Integration und Familiennachzug: Bundesinnenminister Wolfgang Schäuble (CDU) betonte die Bekämpfung der Integrationsdefizite innerhalb der zweiten und dritten Generation als Schwerpunkt der aktuellen Migrationspolitik der Bundesregierung. Der Integrationsgipfel und die Deutsche Islamkonferenz leisteten hierzu einen wichtigen Beitrag. Insbesondere die Evaluierung und Weiterentwicklung der Sprach- und Integrationskurse bezeichnete Schäuble als wichtigen Schritt, um die Grundlagen für gleiche Teilhabe von Migranten an der Gesellschaft zu schaffen (vgl. MuB 4/08). Die deutsche Sprache sei eine notwendige Voraussetzung für gelingende Integration, deswegen habe die Bundesregierung auch im Zusammenhang mit dem Familiennachzug ein Minimum an Deutschkenntnissen als Voraussetzung eingeführt. Sprecher der Opposition kritisierten die in der jüngsten Reform des Aufenthaltsgesetzes verankerte Regelung, die nur für bestimmte Herkunftsländer gilt, dagegen vehement (vgl. MuB 6/07). Die Bundesregierung habe „Ehen zweiter Klasse“ geschaffen, erklärte die Sprecherin für Integration und Migration der FDP Sibylle Laurischk. Auch die Linke und Bündnis 90/Die Grünen forderten die sofortige Abschaffung der Regelung. Der Sprecher der SPD-Arbeitsgruppe Migration und Integration Rüdiger Veit sagte: „Hinsichtlich des Familiennachzugs sollten wir uns gemeinsam Gedanken über seine Förderung machen, statt ihn noch weiter zu begrenzen; denn die mit ihm verbundene Möglichkeit, mit Familie hier leben zu können, hat auch etwas mit Integration zu tun.“ Mit Inkrafttreten der Reform im August 2007 war der Ehegattennachzug stark zurückgegangen – im Vergleich zwischen dem 3. und 4. Quartal 2007 um insgesamt rund 40 %, bei Türken sogar um mehr als zwei Drittel. Die Bundesregierung führt dies wesentlich darauf zurück, dass sich die Antragsteller nach Einführung des Sprachnachweises zunächst auf die Sprachprüfung vorbereiteten und erst danach ihren Visumsantrag gestellt haben.

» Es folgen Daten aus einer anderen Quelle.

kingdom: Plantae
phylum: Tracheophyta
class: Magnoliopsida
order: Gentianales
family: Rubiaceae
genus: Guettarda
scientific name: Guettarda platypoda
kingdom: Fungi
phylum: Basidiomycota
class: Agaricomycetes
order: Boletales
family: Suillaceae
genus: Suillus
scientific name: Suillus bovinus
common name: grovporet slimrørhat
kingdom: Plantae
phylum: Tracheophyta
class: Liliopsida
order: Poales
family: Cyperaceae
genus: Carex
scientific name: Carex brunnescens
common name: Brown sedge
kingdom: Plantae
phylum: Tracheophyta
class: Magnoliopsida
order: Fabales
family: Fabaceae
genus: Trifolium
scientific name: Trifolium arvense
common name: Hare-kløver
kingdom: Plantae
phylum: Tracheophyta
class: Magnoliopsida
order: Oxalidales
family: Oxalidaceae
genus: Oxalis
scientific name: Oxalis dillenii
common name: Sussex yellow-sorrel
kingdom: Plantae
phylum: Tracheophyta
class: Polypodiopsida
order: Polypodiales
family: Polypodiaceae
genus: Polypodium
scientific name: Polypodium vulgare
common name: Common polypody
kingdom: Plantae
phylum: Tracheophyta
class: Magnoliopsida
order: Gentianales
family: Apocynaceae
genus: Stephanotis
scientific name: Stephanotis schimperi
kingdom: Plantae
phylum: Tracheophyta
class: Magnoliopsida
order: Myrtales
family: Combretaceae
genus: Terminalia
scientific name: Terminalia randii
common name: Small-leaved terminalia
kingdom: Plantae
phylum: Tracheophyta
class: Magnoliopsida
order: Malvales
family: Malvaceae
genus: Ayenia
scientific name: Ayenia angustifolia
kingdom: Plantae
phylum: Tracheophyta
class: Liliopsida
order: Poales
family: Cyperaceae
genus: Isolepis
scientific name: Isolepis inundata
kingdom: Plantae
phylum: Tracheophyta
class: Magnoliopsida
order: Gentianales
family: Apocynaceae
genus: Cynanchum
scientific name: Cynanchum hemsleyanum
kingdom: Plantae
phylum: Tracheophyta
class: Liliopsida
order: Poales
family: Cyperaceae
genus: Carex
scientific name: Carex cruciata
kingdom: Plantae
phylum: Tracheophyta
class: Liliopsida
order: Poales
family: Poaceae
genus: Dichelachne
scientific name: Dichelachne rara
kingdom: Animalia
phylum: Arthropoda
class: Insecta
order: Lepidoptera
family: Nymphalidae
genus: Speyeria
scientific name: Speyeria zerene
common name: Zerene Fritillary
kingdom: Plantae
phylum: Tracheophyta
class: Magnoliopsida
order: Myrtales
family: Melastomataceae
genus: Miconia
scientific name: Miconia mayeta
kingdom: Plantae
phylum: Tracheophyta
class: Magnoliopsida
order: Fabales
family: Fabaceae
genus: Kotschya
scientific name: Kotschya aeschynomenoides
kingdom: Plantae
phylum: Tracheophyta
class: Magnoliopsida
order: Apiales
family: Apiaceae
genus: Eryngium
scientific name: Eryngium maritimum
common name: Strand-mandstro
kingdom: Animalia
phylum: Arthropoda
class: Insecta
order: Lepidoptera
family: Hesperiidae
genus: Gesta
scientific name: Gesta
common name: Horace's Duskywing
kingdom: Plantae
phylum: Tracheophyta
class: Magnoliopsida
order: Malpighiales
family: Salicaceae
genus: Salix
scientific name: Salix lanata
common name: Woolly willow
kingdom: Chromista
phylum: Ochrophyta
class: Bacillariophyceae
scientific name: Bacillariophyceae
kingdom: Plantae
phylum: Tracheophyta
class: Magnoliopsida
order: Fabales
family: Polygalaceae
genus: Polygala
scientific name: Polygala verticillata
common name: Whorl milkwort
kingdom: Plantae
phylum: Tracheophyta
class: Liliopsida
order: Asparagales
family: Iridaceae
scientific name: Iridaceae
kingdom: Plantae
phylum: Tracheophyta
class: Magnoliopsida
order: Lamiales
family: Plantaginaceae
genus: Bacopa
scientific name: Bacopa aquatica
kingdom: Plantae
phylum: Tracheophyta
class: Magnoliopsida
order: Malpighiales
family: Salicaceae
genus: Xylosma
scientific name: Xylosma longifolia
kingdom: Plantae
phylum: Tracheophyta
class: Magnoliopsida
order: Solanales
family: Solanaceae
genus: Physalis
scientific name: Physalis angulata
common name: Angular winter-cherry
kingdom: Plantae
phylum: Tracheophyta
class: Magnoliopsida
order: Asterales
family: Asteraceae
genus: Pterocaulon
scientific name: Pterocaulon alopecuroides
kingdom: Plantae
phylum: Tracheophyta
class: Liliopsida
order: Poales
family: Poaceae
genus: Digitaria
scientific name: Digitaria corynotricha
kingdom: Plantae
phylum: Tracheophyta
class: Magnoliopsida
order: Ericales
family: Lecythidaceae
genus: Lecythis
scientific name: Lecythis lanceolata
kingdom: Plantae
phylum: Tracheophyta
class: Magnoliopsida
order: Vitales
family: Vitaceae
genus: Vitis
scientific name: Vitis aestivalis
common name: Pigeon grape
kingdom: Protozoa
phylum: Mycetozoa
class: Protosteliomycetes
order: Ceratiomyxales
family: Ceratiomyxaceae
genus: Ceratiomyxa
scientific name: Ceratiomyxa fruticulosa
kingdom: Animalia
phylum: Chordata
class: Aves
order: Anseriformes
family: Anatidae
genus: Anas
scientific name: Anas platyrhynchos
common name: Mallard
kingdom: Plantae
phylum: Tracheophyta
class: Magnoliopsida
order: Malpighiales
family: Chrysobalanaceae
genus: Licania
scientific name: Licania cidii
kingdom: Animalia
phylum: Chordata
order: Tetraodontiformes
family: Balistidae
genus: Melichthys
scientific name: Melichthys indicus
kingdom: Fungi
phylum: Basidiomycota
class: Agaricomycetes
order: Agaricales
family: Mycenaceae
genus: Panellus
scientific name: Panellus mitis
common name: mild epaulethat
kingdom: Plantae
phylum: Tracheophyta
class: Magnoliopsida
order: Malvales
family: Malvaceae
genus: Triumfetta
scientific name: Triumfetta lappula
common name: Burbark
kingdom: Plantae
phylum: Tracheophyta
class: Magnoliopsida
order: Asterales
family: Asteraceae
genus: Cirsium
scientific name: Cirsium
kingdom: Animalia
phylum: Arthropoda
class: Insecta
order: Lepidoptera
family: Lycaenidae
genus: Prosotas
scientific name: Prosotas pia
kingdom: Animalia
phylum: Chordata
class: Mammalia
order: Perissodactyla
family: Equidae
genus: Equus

Im ersten Quartal 2008 stiegen die Zahlen wieder merklich an.

Darüber hinaus regte der SPD-Abgeordnete Michael Bürsch an, im Zuge der Anerkennung der Zuwandererbevölkerung die doppelte Staatsbürgerschaft zuzulassen. Seit Anfang des Jahres 2008 müssen sich auf der Grundlage des so genannten Optionsmodells zahlreiche Jugendliche für eine ihrer beiden Staatsangehörigkeiten entscheiden (vgl. MuB 1/08, 3/99). Ob die SPD noch im Rahmen der laufenden Legislaturperiode innerhalb der Großen Koalition Reformen in einem der beiden Bereiche durchsetzen will, blieb in der Debatte offen.